**TASK DETAILS**.
Copy word for word the portion of the passage below on Kenneth Bianchi and Angelo Buono from "According to a" up to and including "said the neighbor.".

When Angelo Buono’s trial finally got under way in Los Angeles, prosecutors were afraid they would fail to convict him because of insufficient evidence and because much of their case rested on the testimony of the obviously unstable Bianchi. They asked to have the charges against Buono dropped. But Judge Ronald George refused to honor the prosecutors’ request and the trial proceeded; after two years, Buono was convicted of nine murders. He was sentenced to life without parole, even though the jury had the option of sentencing him to death.
Both Kenneth Bianchi and Angelo Buono, convicted and in prison for life, are, or have been, married men. Their victims are long dead, and the families of those victims have suffered incredible trauma and loss. But the killers have been allowed to marry, and each enjoys the comfort, warmth, and affection of a woman who loves him. And while their victims’ names have faded into oblivion, Bianchi and Buono are still celebrities.
When Kenneth Bianchi married Shirlee Book on September 21, 1989, news of the wedding was flashed over the Associated Press wire service. The thirty-six-year-old Louisiana woman’s romance began when she wrote to Bianchi, now thirty-eight, after she saw a picture of him looking lonely during his trial. On television’s “Hard Copy,” Shirlee described her husband as “affectionate, loving.” On the same show, Bianchi says, “I killed those broads.”
According to a neighbor who spoke with Diane Albright, a reporter, at one time Shirlee tried to become romantically involved with Ted Bundy, but apparently he wasn’t interested and she moved on to Bianchi. “She’s always writing to prisons. She wrote to Ted Bundy, to several prisoners. She reads a lot and her house is filled with books about killers and serial killers,” said the neighbor.
Richard Bauer, assistant superintendent at Washington State Penitentiary where Bianchi is serving his sentence, described Shirlee as “very timid and a plain-looking lady with reddish-brown hair, about five feet five inches.” Shirlee never believed that Ted Bundy was a serial killer. She told Albright, “They killed him, an innocent man. They weren’t Christians who done that to him.” Book—who never had a relationship with Bundy—said, “I would still be with him if they hadn’t fried him.”
During the three years that Shirlee and Bianchi corresponded, she expressed her fantasies in letters—her dreams, what she wanted out of life, what their life would be like once he got out of prison. Intent on marrying Bianchi although they had not yet met, Shirlee bought a trousseau and a fancy white wedding gown and sent wedding invitations.

**SOURCE MATERIAL**.
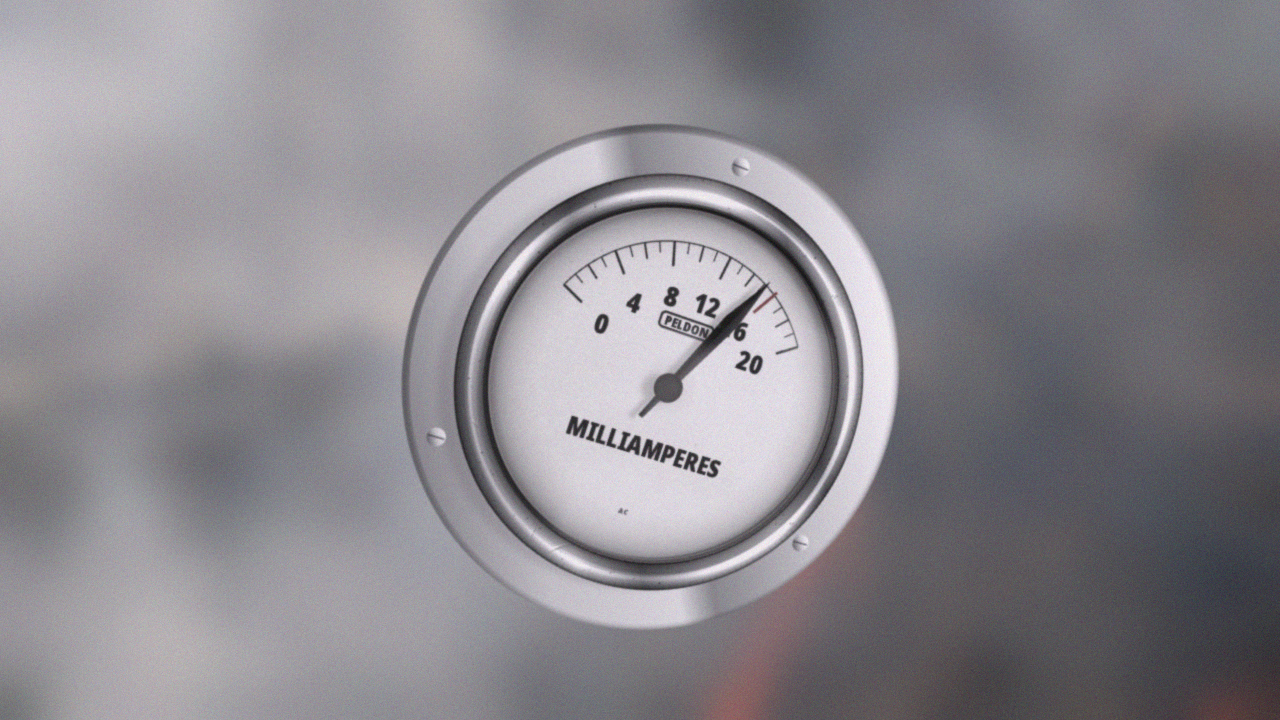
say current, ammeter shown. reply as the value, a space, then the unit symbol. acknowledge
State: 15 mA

--

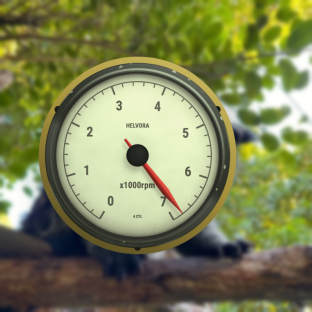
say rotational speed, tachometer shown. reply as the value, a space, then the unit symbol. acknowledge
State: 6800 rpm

**EXPECTED ANSWER**.
According to a neighbor who spoke with Diane Albright, a reporter, at one time Shirlee tried to become romantically involved with Ted Bundy, but apparently he wasn’t interested and she moved on to Bianchi. “She’s always writing to prisons. She wrote to Ted Bundy, to several prisoners. She reads a lot and her house is filled with books about killers and serial killers,” said the neighbor.